Но та, увлечённая телепередачей, не отвечает. В комнату заглядывает мама Кима, и тогда он, указывая пальцем на незнакомца, спрашивает у неё:
– Кто это, мама?
Мать усмехается:
– Киша, перестань придуриваться.
Так и называет до сей поры. «Киша, имей в виду, получишь двойку по алгебре, посуда и пол – за тобой», «Киша, очень тебя прошу, не разбрасывай вещи!», «Киша, мы же договаривались, в 22:00 ты должен быть дома как штык!». "Киша, запирай двери на три оборота и не открывай окна. Бандитов – прорва", "Киша, не выключай на ночь свет, чтобы бандиты видели, что мы дома".
Затем мать уходит на кухню, а Ким подбегает к бабушке и хлопает руками по её коленям, стараясь привлечь внимание.
– Бабушка, кто это?! Баба!
И вот она, наконец-то, отрывается от телевизора, переводит взгляд на внука и спрашивает:
– Что такое, Киша?
Ким смотрит на чернобородого во все глаза и замечает, что у того почти прозрачное тело.
– Дяденька с бородой. Кто это? – Нет ни капли страха, есть только детское любопытство.

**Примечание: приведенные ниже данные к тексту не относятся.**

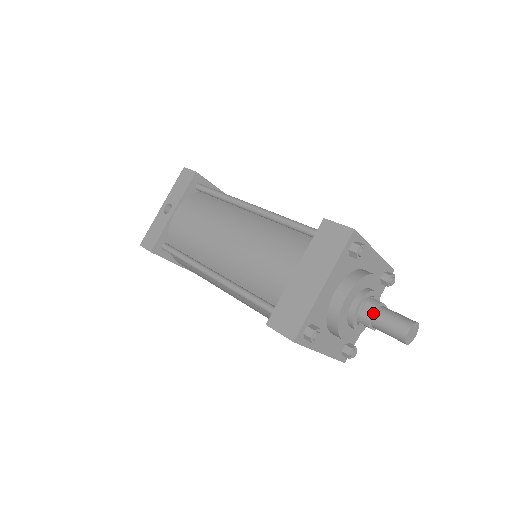
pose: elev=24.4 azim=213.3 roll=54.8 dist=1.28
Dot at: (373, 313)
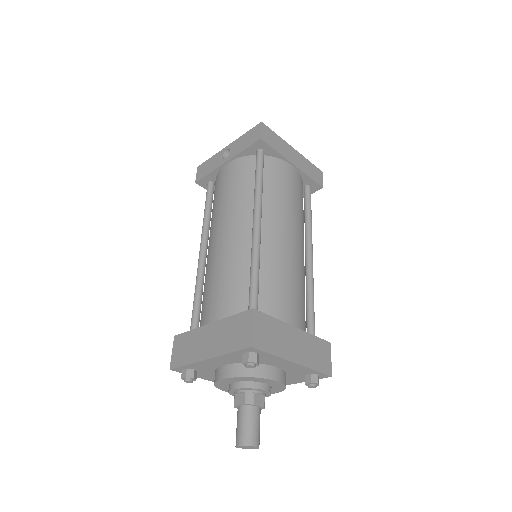
Dot at: (240, 405)
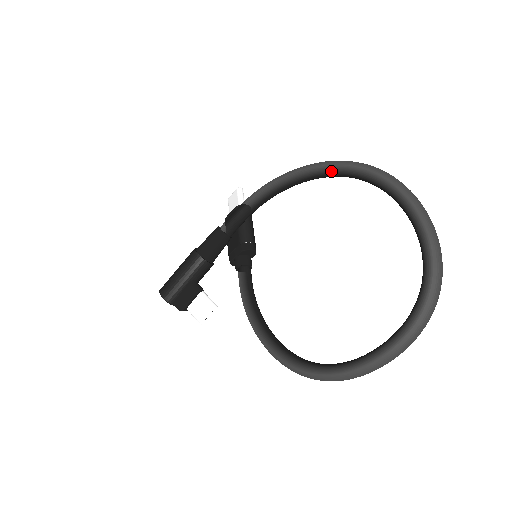
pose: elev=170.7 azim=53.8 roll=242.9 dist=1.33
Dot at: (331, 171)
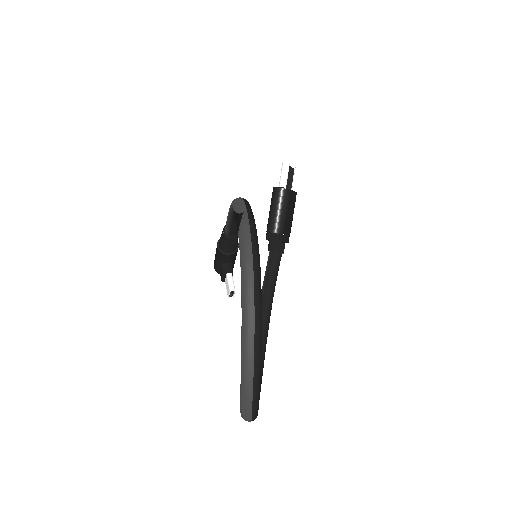
Dot at: occluded
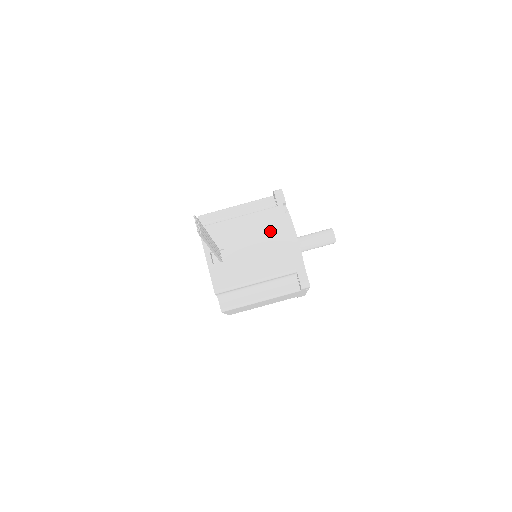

Бабушка резко оборачивается и, быстро перекрестив грудь, поднимается, берёт Кима за руку и со словами "Пойдём-ка, посмотрим, что там мама делает", тащит его из комнаты.
Воспоминание перетекает в следующую картину: бабушка и мать плачут, в руке бабушка держит чёрно-белую фотографию с изображением чернобородого мужчины. Потом она тычет пальцем в фото и говорит:
– Ах, Киша, Киша. Это дедушка приходил, видать, хотел с тобой познакомиться. К тебе, видать, к внуку своему приходил. Это он был? Ты же его видел?
Ким кивает, – да.
Но бабушка ошиблась. Дедушка приходил за ней.
Она умерла через несколько недель после того случая. Её размытое лицо в памяти Кима не имело ничего общего с фотографией на её могильной плите. Та, другая на плите была слишком молода, слишком улыбчива. Мама выбрала фото помоложе. Зачем? Ким не понимал. Ведь бабушка умерла старой, а эта… Словно чужой человек.
Но он своей чуткой, не по-детски мудрой душой понимал, что его старую бабушку забрал тот, чернобородый, грустный. С большими ладонями. Ким осознал эту связь тогда, когда стоял перед зияющей могилой, в которую в красивом гробу укладывали навеки спать его бабушку. Чернобородый стоял рядом, улыбался Киму, дружески подмигивая ему, мол, не робей, не бойся, всё идёт хорошо. И Ким не боялся, не робел, лишь хихикал, глядя, как чернобородый делает вид, будто бросает комья земли в могилу. На самом деле не бросал, лишь нагнулся, зачерпнул рукой воздух и сделал движение, будто бросает. На потеху внуку.
Тогда состоялся его первый контакт с призраком.
Отца Ким никогда не видел и однажды задал вопрос матери, мол, кто его отец. На что та просто ответила: «Твой отец придурок и алкоголик. Забудь о нём и больше не спрашивай!».
И Ким больше не спрашивал, памятуя о том, как бледное и будто бы умиротворённое лицо матери тогда перекосило от его вопроса. Не спрашивал, дабы не тревожить ее нервное сердце. Он всегда знал, что сердце у матери именно нервное, по-женски одинокое, и он его интуитивно берег. Не спрашивал, пока однажды этот «придурок и алкоголик» не явился на порог их квартиры.